すると、通知が来ない朝の意味が2つに割れます。1つはうまく動いたという意味で、もう1つは、登録ごと止まっていて通知を出す部分も動いていないという意味です。受信箱の上では、この2つは同じに見えます。

私が消したスケジュールは、後者でした。登録そのものが無くなっていたので、失敗すら起きていません。止まったことを教えてくれるのは、止まっていない仕組みだけです。

うまく動いた朝に1行残すと、走らなかった朝が見つかる

そこで、記録を残す向きを逆にします。失敗したときではなく、うまく動いたときに1行残す形にします。残すのは日付と処理した件数で、それだけで足ります。

朝に見るのは、その1行があるかどうかだけで、中身は読まなくてかまいません。無いものを探すのは難しくても、あるはずの1行が無いことなら見つかります。

毎日走らせる必要があったかを、1回分の量で数え直す

私が23時にした理由は、振り返ると1つしかなく、毎日やる作業だと思っていたからです。実際に毎日発生していたのは溜める側で、処理する側は毎日でなくてかまいませんでした。

数え方は、そう複雑ではなく、前回走ってから今回までに、実際に何件溜まったかを数えます。0件の回が続くなら間隔が短すぎますし、1回で処理しきれない量になっているなら間隔が長すぎます。

間隔を決めているのは、カレンダーではなく、1回分に溜まる件数です。毎日という間隔は、作業の性質から出てきたものではなく、こちらの思い込みから出てきていました。

自分で指示して回すと、動いたかどうかが返事で返ってくる

2回目のスケジュールを消したあと、形を変えました。溜めておいた分がある程度の量になったところで、自分で指示を出して回す形にして、自動化はやめました。

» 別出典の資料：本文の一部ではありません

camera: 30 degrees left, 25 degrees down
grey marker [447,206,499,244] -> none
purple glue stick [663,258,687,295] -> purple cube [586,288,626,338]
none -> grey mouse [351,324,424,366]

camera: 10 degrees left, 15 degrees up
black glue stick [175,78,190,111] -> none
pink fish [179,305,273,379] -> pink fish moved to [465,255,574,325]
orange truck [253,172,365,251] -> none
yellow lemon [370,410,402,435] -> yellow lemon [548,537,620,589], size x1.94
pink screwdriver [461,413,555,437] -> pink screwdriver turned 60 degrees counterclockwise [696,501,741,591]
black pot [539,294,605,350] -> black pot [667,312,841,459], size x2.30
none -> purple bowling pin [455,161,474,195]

変わったのは、動かす瞬間に自分がいることです。指示を出せば、動いたかどうかが返事で返ってきます。途中で止まればそこで分かりますし、終われば終わったと分かります。23時に何が起きたのかを、翌朝に推測しなくてよくなりました。

思っていなかった効果も1つありました。溜めておいた分を回す前に一度開いたところ、すでに済ませたものと中身が同じものが混じっていました。自動で流していたら、同じものを二度作っていたはずです。人が一度目を通す工程が、結果として間に入っていました。

弱点も書いておくと、この形は、自分が指示を出さない日は何も進みません。自動実行なら忘れていても進みますが、この形では、忙しい時期が続けば溜まる一方になります。そして、間隔としてちょうどよいかどうかも、まだ分かりません。回したのはいまのところ1回だけで、1回では、溜まる速さも1回あたりの量も確かめたことにならないからです。

止まったことに気づける形を、先に1つ選ぶ

定時実行をやめる必要はなく、先に決めておくものが1つあるだけです。動いたことが、翌朝に1行で見えるようになっているかどうかです。

見えるようになっているなら、自動のままで問題ありません。なっていないなら、選べる形は2つで、うまく動いたときの1行を足すか、自分で起動する形へ寄せるかです。

どちらにするかは、1回分に溜まる件数で決まります。毎日走らせるだけの件数が本当に溜まっているなら、うまく動いたときの1行を足します。溜まっていないなら、溜めてから自分で指示するほうが、失敗が見えるぶん扱いやすくなります。

今晩23時に走る予定のものを、1つ思い浮かべてみてください。それが明日の朝、走っていなかったとして、あなたはどこでそれを知ることになるでしょうか。知る場所が「使おうとしたとき」しか無いなら、その手前に1行を足すところから始められます。